In the final instalment of our seminar series for 2014, Maha Manoubi will present a talk on her MASc work: “Criteria for a Flame to Propagate Between Neighboring Pockets of Reactive Gas”. The abstract of the talk is below. The talk will start promptly at 2:30pm.
**Kindly note the change of venue** since exams are now in full swing, we have to relocate our seminar to STE C0136
Friday December 12th, 2:30pm, Room STE C0136 (the glass engineering building next to CBY).

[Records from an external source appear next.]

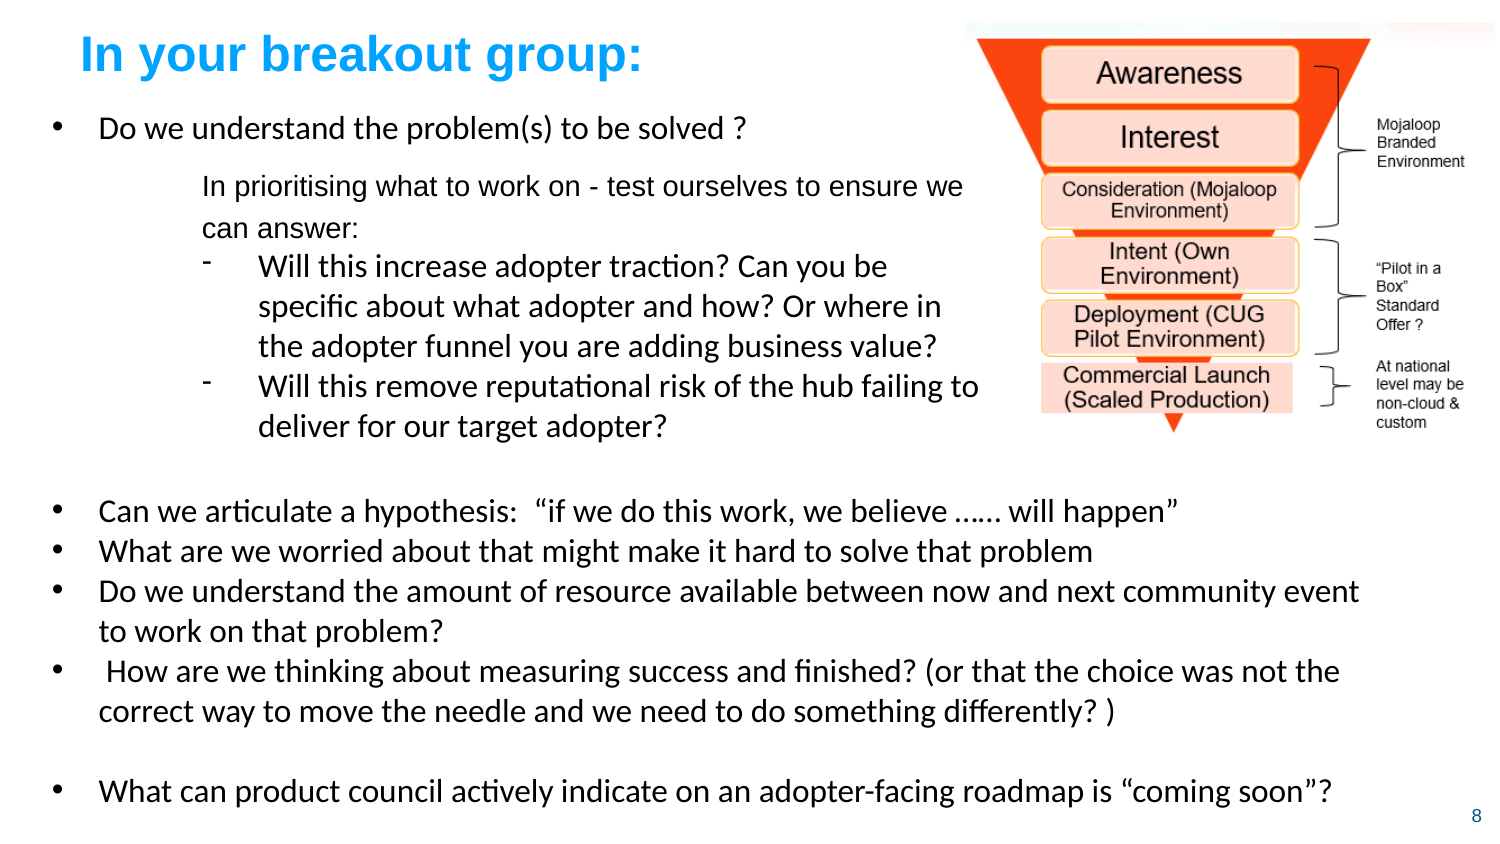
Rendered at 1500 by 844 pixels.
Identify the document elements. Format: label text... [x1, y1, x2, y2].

text_box Do we understand the problem(s) to be solved ? In prioritising what to work on - test ourselves to ensure we can answer: Will this increase adopter traction? Can you be specific about what adopter and how? Or where in the adopter funnel you are adding business value? Will this remove reputational risk of the hub failing to deliver for our target adopter? [37, 98, 1010, 452]
text_box Can we articulate a hypothesis: “if we do this work, we believe …… will happen” What are we worried about that might make it hard to solve that problem Do we understand the amount of resource available between now and next community event to work on that problem? How are we thinking about measuring success and finished? (or that the choice was not the correct way to move the needle and we need to do something differently? ) What can product council actively indicate on an adopter-facing roadmap is “coming soon”? [37, 481, 1388, 817]
slide_number 8 [1257, 792, 1498, 838]
title In your breakout group: [64, 20, 1359, 90]
picture [966, 23, 1495, 438]
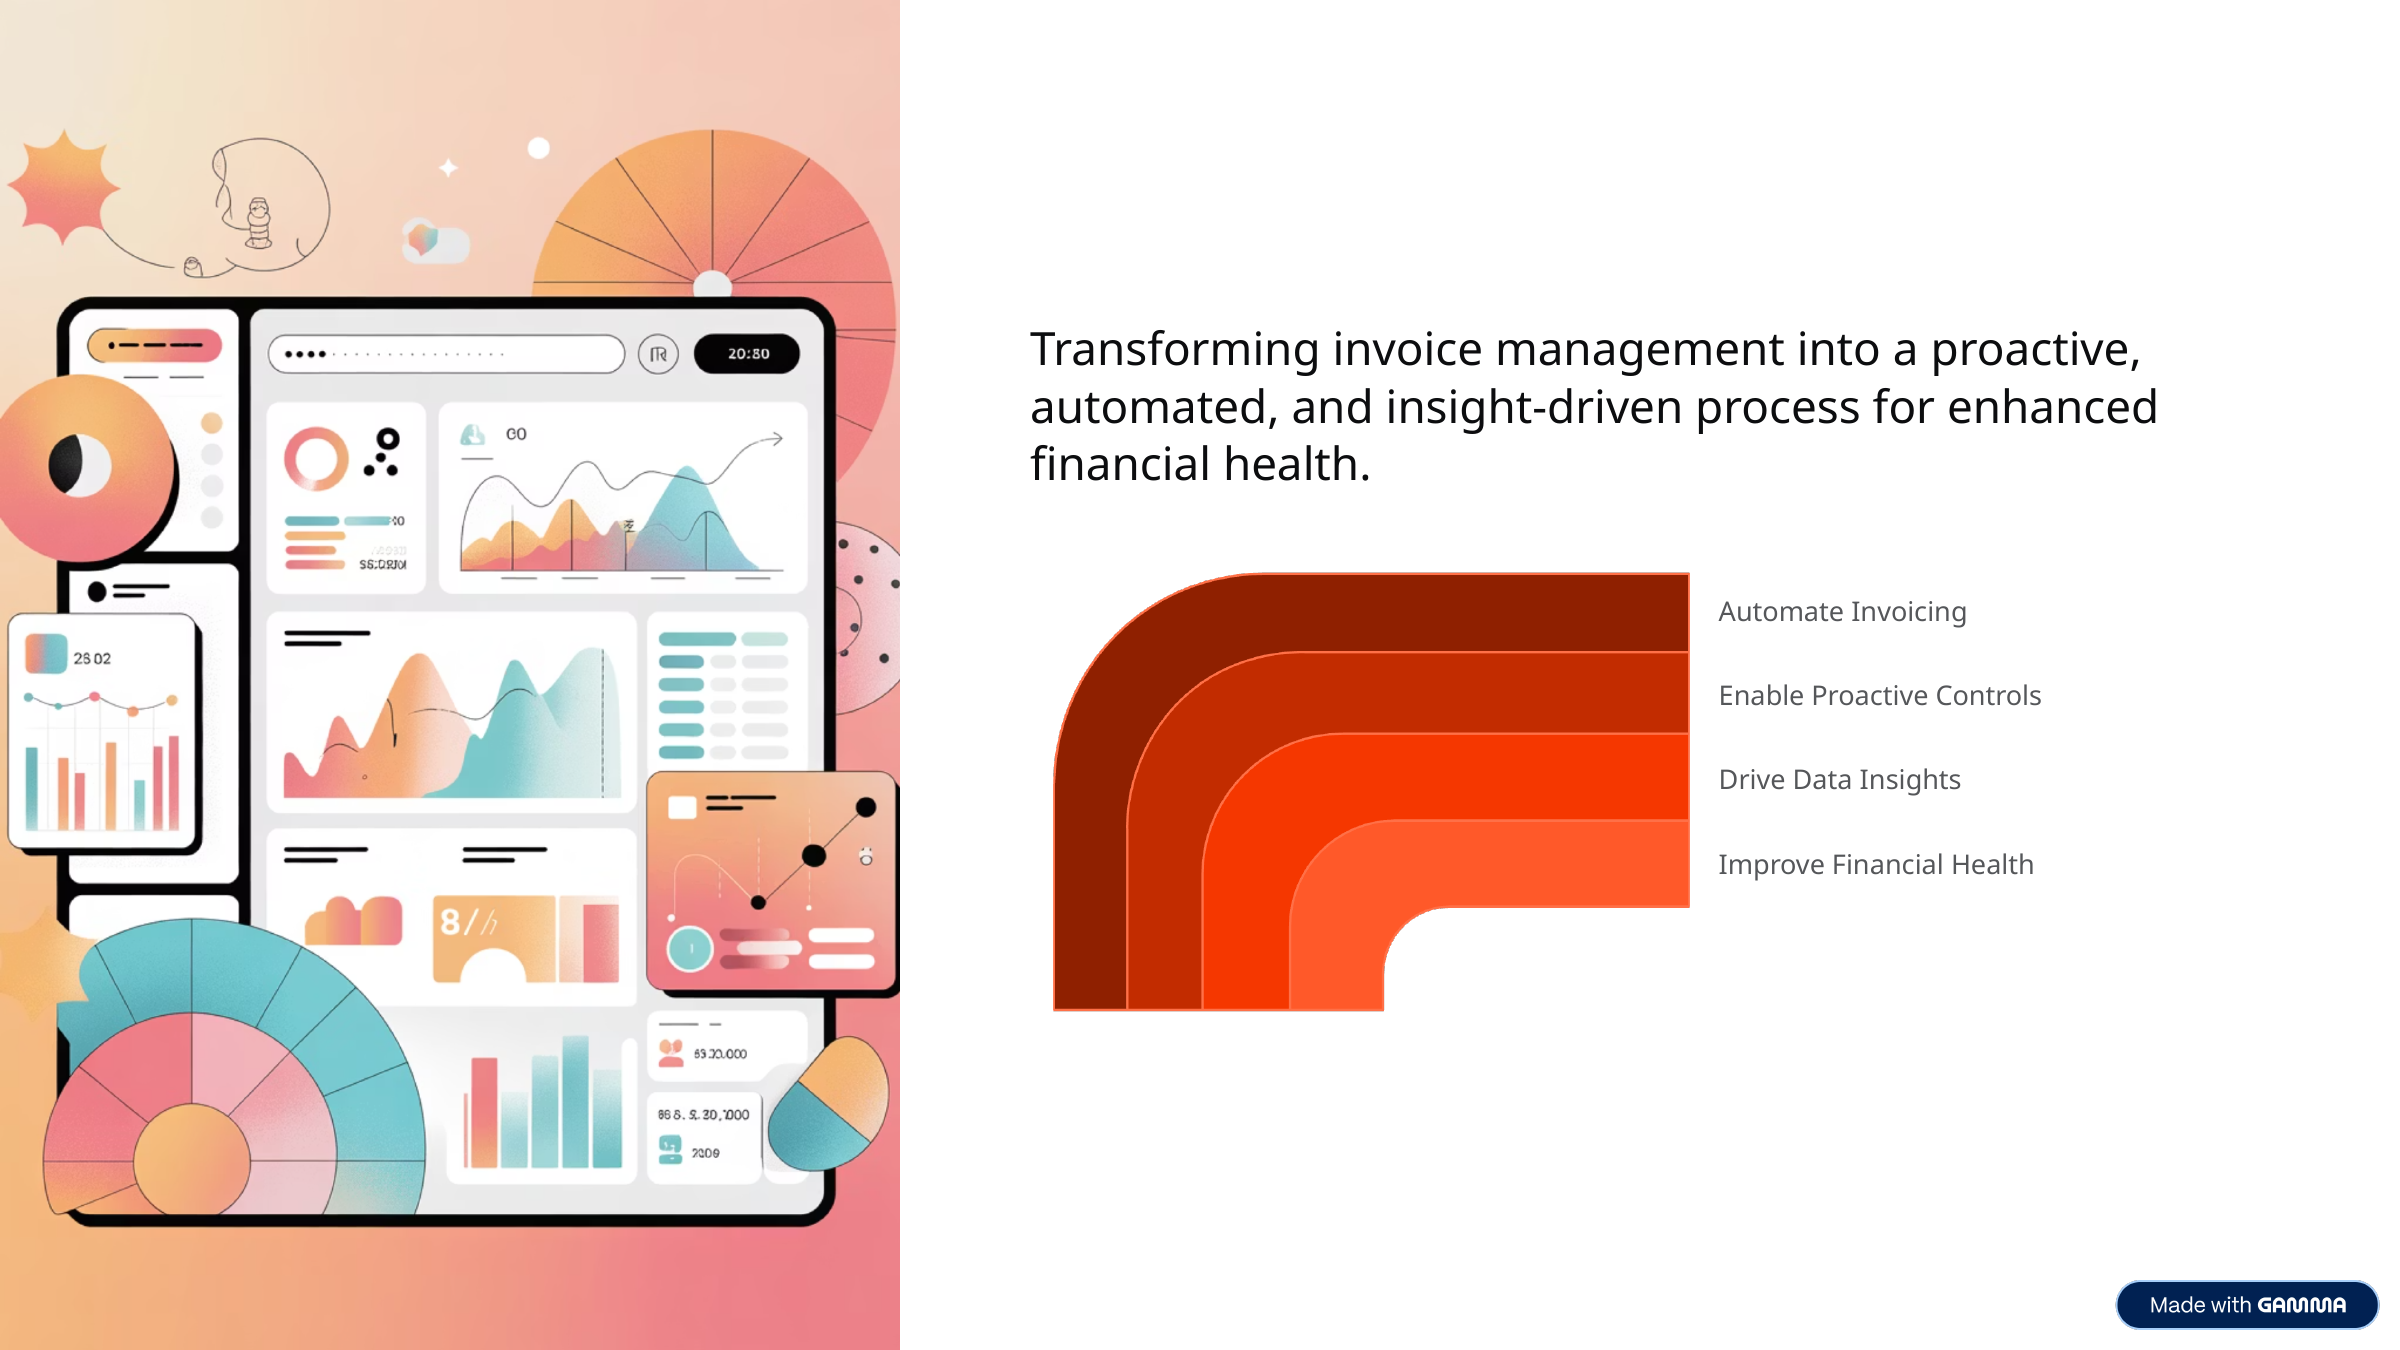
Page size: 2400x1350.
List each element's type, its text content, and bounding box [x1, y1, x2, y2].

picture [0, 0, 900, 1350]
picture [2106, 1271, 2389, 1339]
text_box Transforming invoice management into a proactive, automated, and insight-driven process for enhanced financial health. [1030, 317, 2270, 493]
picture [1030, 547, 2270, 1033]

Criteria for a Flame to Propagate Between Neighboring Pockets of Reactive Gas
Maha Manoubi (M.A.Sc. Candidate), Supervisor: Dr. Matei. I. Radulescu
During severe accidents in water-cooled nuclear power plants, large amounts of hydrogen could be generated and released to form large composition heterogeneities. In fact, when leaks occur at several locations, or in the presence of complex geometries, multiple pockets of reactive gases may accumulate in certain locations, surrounded by inert gases. The focus of the present study is to determine the conditions for a flame to propagate between pockets of reactive mixtures separated by air and develop the scaling laws governing this phenomenon. The soap bubble technique was used to isolate pockets of reactive gas. The experiments were performed in hydrogen-air mixtures of different compositions. A largescale shadowgraph technique was implemented to visualize the events over length scales of almost 2 meters by 2 meters.
The high-speed visualization permitted to determine the transition mechanism and its influence on the critical separation distance between the pockets. The results have revealed that for mixtures characterized by high flame speed (at near stoichiometric compositions), where the effect of buoyancy is negligible, the propagation condition is related to the volumetric expansion. When the expansion of the gas kernel of the first pocket is sufficient for the hot products to reach the original position of the gas of the second pocket, the gas in the boundary layer of the second bubble ignites, permitting transition. However, for lean mixtures, or for bubbles sufficiently large, buoyancy effects become important and the spherical flame rises before it can reach the second bubble. Thus the critical separation distance becomes much smaller and is no longer determined by the expansion ratio. The critical radius of the flame that will rise due to buoyancy is presented as function of the mixture properties.